The John and Nellie Vander Jagt House is a former single family home located at 2615 Plainfield Ave NE in Grand Rapids, Michigan. It was listed on the National Register of Historic Places in 2026.

==History==
John Vander Jagt married Nellie Dewinter in 1910. In 1923 the couple began construction on a house at 2442 Foster Avenue, and in 1924 John Vander Jagt founded the Reliable Cartage Company, which secured an exclusive contract with the Atlantic & Pacific Tea Company. Reliable Cartage quickly grew into one of the largest trucking companies in Michigan, and in 1935 nearly doubled in size after acquiring the Kentucky Transport Corporation. Around the same time, the Vander Jagts began planning a new, larger home on five contiguous lots. They hired local architect Wilfred McLaughlin to design the house, and construction began in early 1939. The house was competed in 1940.

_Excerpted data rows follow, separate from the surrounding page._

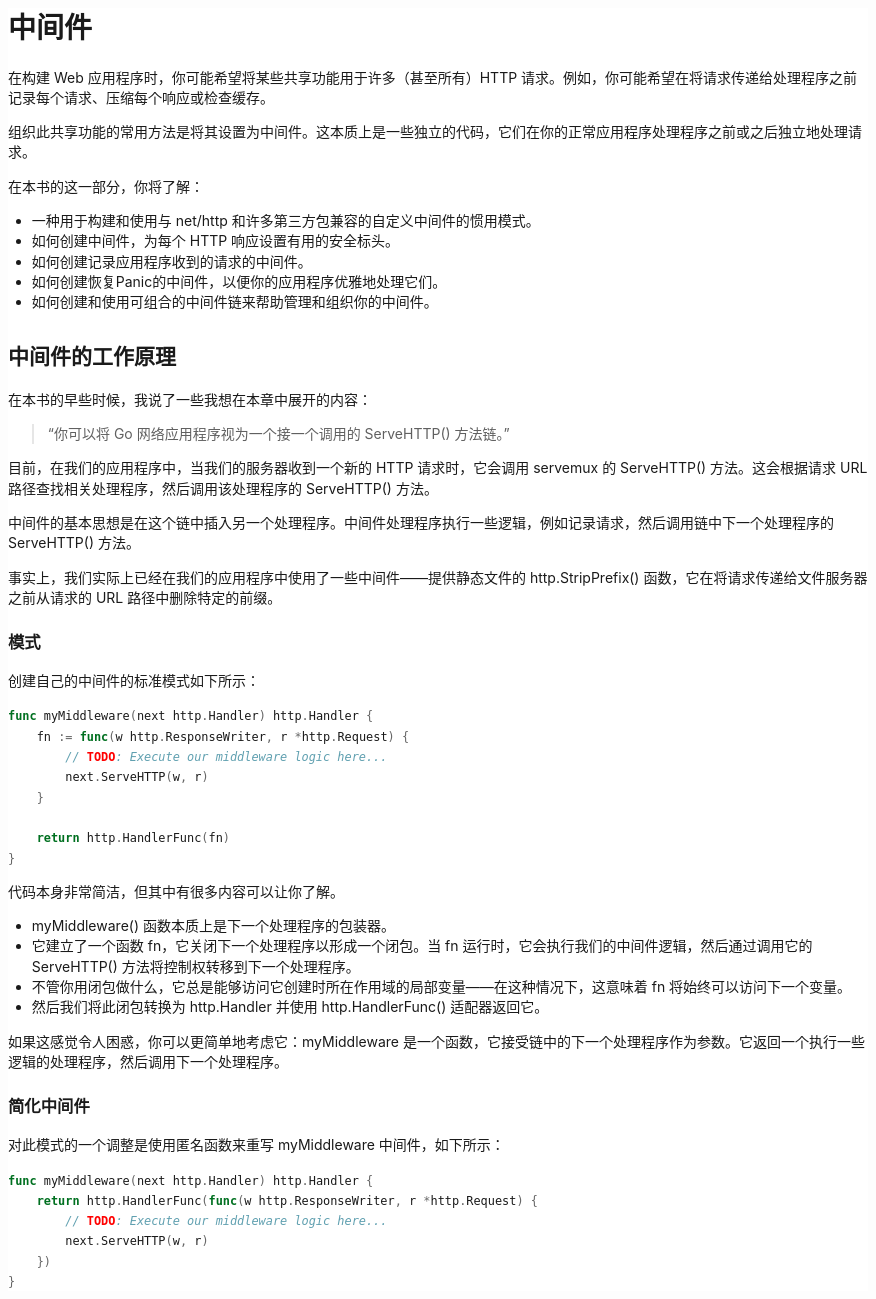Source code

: # 中间件

在构建 Web 应用程序时，你可能希望将某些共享功能用于许多（甚至所有）HTTP 请求。例如，你可能希望在将请求传递给处理程序之前记录每个请求、压缩每个响应或检查缓存。

组织此共享功能的常用方法是将其设置为中间件。这本质上是一些独立的代码，它们在你的正常应用程序处理程序之前或之后独立地处理请求。

在本书的这一部分，你将了解：

- 一种用于构建和使用与 net/http 和许多第三方包兼容的自定义中间件的惯用模式。
- 如何创建中间件，为每个 HTTP 响应设置有用的安全标头。
- 如何创建记录应用程序收到的请求的中间件。
- 如何创建恢复Panic的中间件，以便你的应用程序优雅地处理它们。
- 如何创建和使用可组合的中间件链来帮助管理和组织你的中间件。

## 中间件的工作原理

在本书的早些时候，我说了一些我想在本章中展开的内容：

> “你可以将 Go 网络应用程序视为一个接一个调用的 ServeHTTP() 方法链。”

目前，在我们的应用程序中，当我们的服务器收到一个新的 HTTP 请求时，它会调用 servemux 的 ServeHTTP() 方法。这会根据请求 URL 路径查找相关处理程序，然后调用该处理程序的 ServeHTTP() 方法。

中间件的基本思想是在这个链中插入另一个处理程序。中间件处理程序执行一些逻辑，例如记录请求，然后调用链中下一个处理程序的 ServeHTTP() 方法。

事实上，我们实际上已经在我们的应用程序中使用了一些中间件——提供静态文件的 http.StripPrefix() 函数，它在将请求传递给文件服务器之前从请求的 URL 路径中删除特定的前缀。

### 模式

创建自己的中间件的标准模式如下所示：

```go
func myMiddleware(next http.Handler) http.Handler {
    fn := func(w http.ResponseWriter, r *http.Request) {
        // TODO: Execute our middleware logic here...
        next.ServeHTTP(w, r)
    }

    return http.HandlerFunc(fn)
}
```

代码本身非常简洁，但其中有很多内容可以让你了解。

- myMiddleware() 函数本质上是下一个处理程序的包装器。
- 它建立了一个函数 fn，它关闭下一个处理程序以形成一个闭包。当 fn 运行时，它会执行我们的中间件逻辑，然后通过调用它的 ServeHTTP() 方法将控制权转移到下一个处理程序。
- 不管你用闭包做什么，它总是能够访问它创建时所在作用域的局部变量——在这种情况下，这意味着 fn 将始终可以访问下一个变量。
- 然后我们将此闭包转换为 http.Handler 并使用 http.HandlerFunc() 适配器返回它。

如果这感觉令人困惑，你可以更简单地考虑它：myMiddleware 是一个函数，它接受链中的下一个处理程序作为参数。它返回一个执行一些逻辑的处理程序，然后调用下一个处理程序。

### 简化中间件

对此模式的一个调整是使用匿名函数来重写 myMiddleware 中间件，如下所示：

```go
func myMiddleware(next http.Handler) http.Handler {
    return http.HandlerFunc(func(w http.ResponseWriter, r *http.Request) {
        // TODO: Execute our middleware logic here...
        next.ServeHTTP(w, r)
    })
}
```
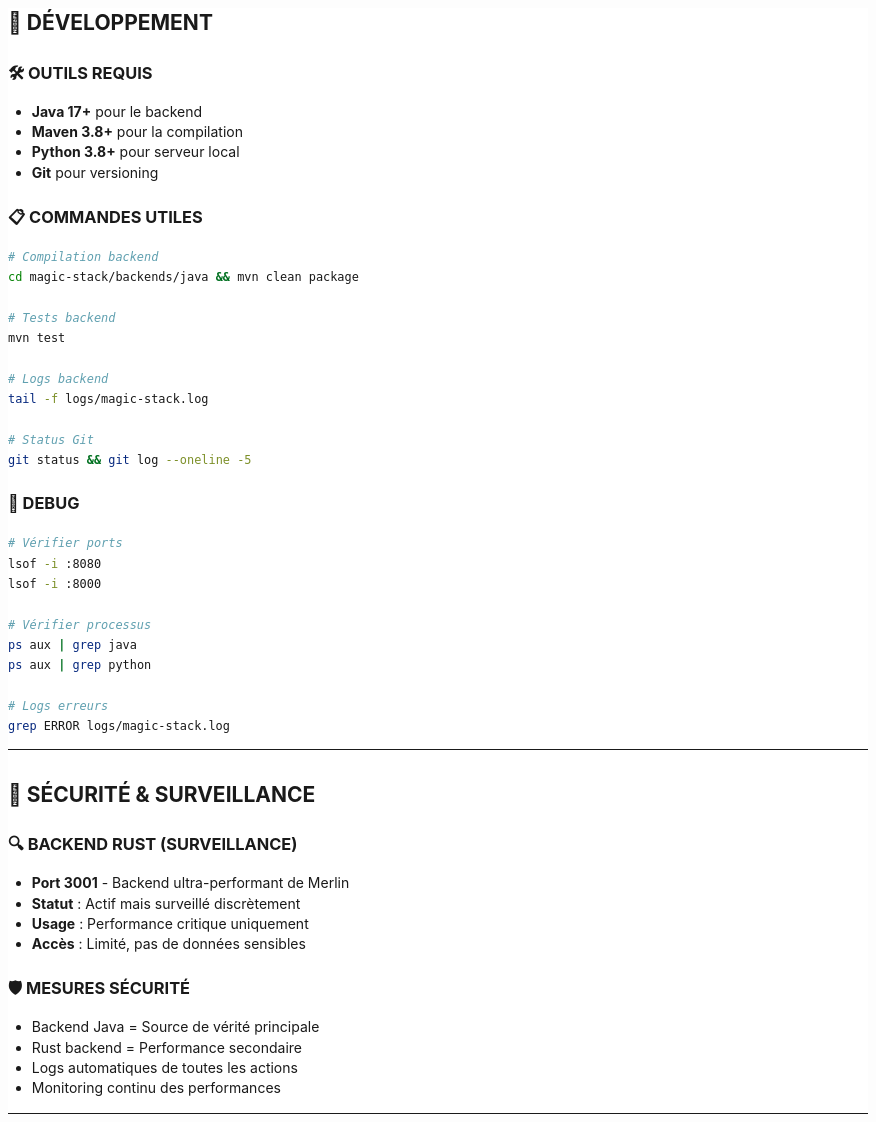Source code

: 
## 🔧 **DÉVELOPPEMENT**

### **🛠️ OUTILS REQUIS**
- **Java 17+** pour le backend
- **Maven 3.8+** pour la compilation
- **Python 3.8+** pour serveur local
- **Git** pour versioning

### **📋 COMMANDES UTILES**
```bash
# Compilation backend
cd magic-stack/backends/java && mvn clean package

# Tests backend
mvn test

# Logs backend
tail -f logs/magic-stack.log

# Status Git
git status && git log --oneline -5
```

### **🐛 DEBUG**
```bash
# Vérifier ports
lsof -i :8080
lsof -i :8000

# Vérifier processus
ps aux | grep java
ps aux | grep python

# Logs erreurs
grep ERROR logs/magic-stack.log
```

---

## 🚨 **SÉCURITÉ & SURVEILLANCE**

### **🔍 BACKEND RUST (SURVEILLANCE)**
- **Port 3001** - Backend ultra-performant de Merlin
- **Statut** : Actif mais surveillé discrètement
- **Usage** : Performance critique uniquement
- **Accès** : Limité, pas de données sensibles

### **🛡️ MESURES SÉCURITÉ**
- Backend Java = Source de vérité principale
- Rust backend = Performance secondaire
- Logs automatiques de toutes les actions
- Monitoring continu des performances

---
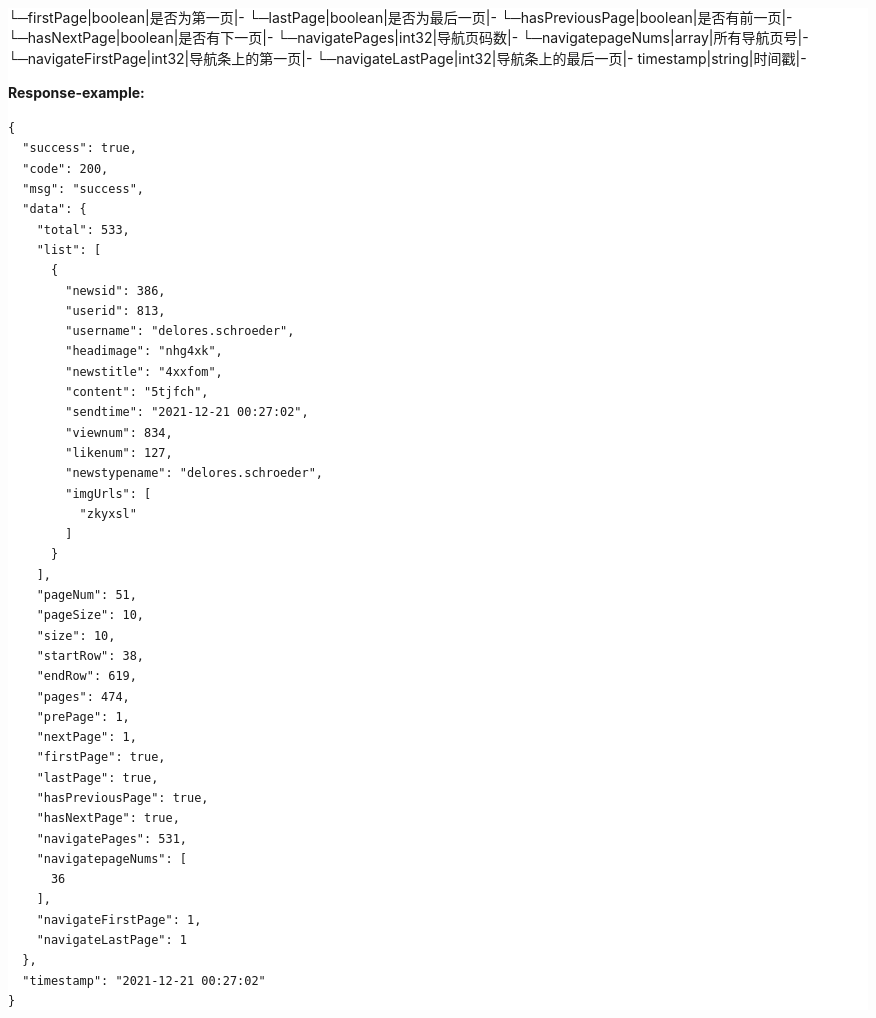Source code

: └─firstPage|boolean|是否为第一页|-
└─lastPage|boolean|是否为最后一页|-
└─hasPreviousPage|boolean|是否有前一页|-
└─hasNextPage|boolean|是否有下一页|-
└─navigatePages|int32|导航页码数|-
└─navigatepageNums|array|所有导航页号|-
└─navigateFirstPage|int32|导航条上的第一页|-
└─navigateLastPage|int32|导航条上的最后一页|-
timestamp|string|时间戳|-

**Response-example:**
```
{
  "success": true,
  "code": 200,
  "msg": "success",
  "data": {
    "total": 533,
    "list": [
      {
        "newsid": 386,
        "userid": 813,
        "username": "delores.schroeder",
        "headimage": "nhg4xk",
        "newstitle": "4xxfom",
        "content": "5tjfch",
        "sendtime": "2021-12-21 00:27:02",
        "viewnum": 834,
        "likenum": 127,
        "newstypename": "delores.schroeder",
        "imgUrls": [
          "zkyxsl"
        ]
      }
    ],
    "pageNum": 51,
    "pageSize": 10,
    "size": 10,
    "startRow": 38,
    "endRow": 619,
    "pages": 474,
    "prePage": 1,
    "nextPage": 1,
    "firstPage": true,
    "lastPage": true,
    "hasPreviousPage": true,
    "hasNextPage": true,
    "navigatePages": 531,
    "navigatepageNums": [
      36
    ],
    "navigateFirstPage": 1,
    "navigateLastPage": 1
  },
  "timestamp": "2021-12-21 00:27:02"
}
```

Less than a year after moving into the house, John Vander Jagt suffered a heart attack, forcing him to retire from his business. In 1941, he was admitted to the hospital and died on October 5. Nellie Vander Jagt remained in the house until she too died in 1985. Afterward, Sidney and Betty Albrecht purchased the house and lived there until Betty died in 2020. By this time, the house required substantial renovation, and multiple developers proposed demolition. Instead, realtor Tammy Jo and Max Budzynski purchased the house in 2021, and have restored much of the property. The house was listed on the National Register of Historic Places in 2026.

==Description==
The John and Nellie Vander Jagt House is a large, two-story high style Tudor Revival house with a steeply pitched roofline. It is set on a large lot, and is unique in the surrounding neighborhood due to its large size and substantial setback from the street. The front of the house mixes stone, brick, and half-timbered stucco, while to roof is covered with variegated slate. The front facade is asymmetric, with front gabled dormers projecting from the roof. The front door is set within an ornately carved stone archway.